Sid Kaplan est un avocat qui a connu la gloire et l’argent, puis la déchéance (notammant à cause de la drogue) et la pauvreté. Seuls deux de ses collaborateurs lui restent fidèles après sa chute, Caleb, un ex-flic alcoolique et obèse, et Julia, un ancienne héroïnomane. Tous trois vivent difficilement (car les affaires sont rares) dans le même appartement, et se vouent une amitié indéfectible.

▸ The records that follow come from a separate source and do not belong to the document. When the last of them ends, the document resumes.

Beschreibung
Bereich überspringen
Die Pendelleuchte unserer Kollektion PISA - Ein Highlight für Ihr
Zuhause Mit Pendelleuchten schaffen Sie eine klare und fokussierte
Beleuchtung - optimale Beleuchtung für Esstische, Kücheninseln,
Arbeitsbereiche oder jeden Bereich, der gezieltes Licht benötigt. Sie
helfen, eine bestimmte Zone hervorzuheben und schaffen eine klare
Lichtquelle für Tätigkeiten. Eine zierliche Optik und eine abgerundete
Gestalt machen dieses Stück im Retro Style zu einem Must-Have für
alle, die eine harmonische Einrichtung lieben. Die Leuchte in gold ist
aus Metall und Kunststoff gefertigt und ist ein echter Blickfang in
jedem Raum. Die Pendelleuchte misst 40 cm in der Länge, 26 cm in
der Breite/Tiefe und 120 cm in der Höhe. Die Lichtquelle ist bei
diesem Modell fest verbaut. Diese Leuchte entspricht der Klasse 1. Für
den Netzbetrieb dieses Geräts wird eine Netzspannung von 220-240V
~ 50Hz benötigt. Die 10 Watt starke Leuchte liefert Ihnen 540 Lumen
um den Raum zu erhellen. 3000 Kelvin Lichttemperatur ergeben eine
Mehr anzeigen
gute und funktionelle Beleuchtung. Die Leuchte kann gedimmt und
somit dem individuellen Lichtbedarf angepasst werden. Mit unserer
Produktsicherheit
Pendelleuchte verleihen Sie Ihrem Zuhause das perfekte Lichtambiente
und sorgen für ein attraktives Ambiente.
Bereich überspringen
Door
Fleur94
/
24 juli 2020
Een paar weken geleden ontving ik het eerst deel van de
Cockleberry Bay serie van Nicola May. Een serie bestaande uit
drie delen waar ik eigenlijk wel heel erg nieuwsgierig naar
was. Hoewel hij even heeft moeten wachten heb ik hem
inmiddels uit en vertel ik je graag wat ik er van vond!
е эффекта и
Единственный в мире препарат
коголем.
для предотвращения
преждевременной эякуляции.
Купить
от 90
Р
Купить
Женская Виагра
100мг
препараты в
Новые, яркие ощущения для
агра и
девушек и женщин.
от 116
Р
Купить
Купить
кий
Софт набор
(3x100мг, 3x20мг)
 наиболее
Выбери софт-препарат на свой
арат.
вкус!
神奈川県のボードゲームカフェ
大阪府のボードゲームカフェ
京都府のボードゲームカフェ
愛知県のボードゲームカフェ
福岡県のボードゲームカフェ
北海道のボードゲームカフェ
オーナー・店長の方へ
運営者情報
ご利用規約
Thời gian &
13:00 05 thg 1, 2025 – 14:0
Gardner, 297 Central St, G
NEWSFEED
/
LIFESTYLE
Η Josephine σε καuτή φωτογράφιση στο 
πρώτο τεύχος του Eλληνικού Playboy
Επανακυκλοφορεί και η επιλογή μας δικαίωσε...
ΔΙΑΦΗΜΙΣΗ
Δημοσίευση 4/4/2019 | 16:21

Un jour, la chance revient sous la forme d’une vieille femme qui vient demander à Sid de défendre sa fille, Priscilla, qui est en prison suite à l’assassinat de son mari. Bien qu’elle n’ait pas beaucoup d’argent, Sid voit dans cette affaire l’occasion de revenir sous les feux des projecteurs et d’attirer, du même coup, d’autres clients plus fortunés. Priscilla était battue par son mari, toxicomane et violent, et sollicitera donc sa libération pour cause de légitime défense. Sid sortira réellement de l’ombre grâce à cette affaire, mais pas vraiment de la façon qu’il aurait souhaité… Il comprendra à ses dépens par qui et comment il a été manipulé, et sa vie s’en trouvera totalement bouleversée.

Ce roman très noir s’attache avec bonheur à la psychologie des personnages. Il est écrit sous forme de chronique judiciaire, avec de fréquents flash-backs sur l’enfance de l’avocat, où on découvre en même temps que Sid les zones d’ombre qui s’étalent autour de la notion de légitime défense, et on suit avec intérêt les rebondissements de l’histoire. Le dénouement m’a vraiment surprise, et ce n’est qu’en refermant le livre que je me suis dit “j’aurais dû me douter”.

J’ai aimé ce polar, dont le suspense est je pense assez inhabituel. C’est juste une lecture à éviter les jours de gros cafard, car c’est vraiment noir noir noir.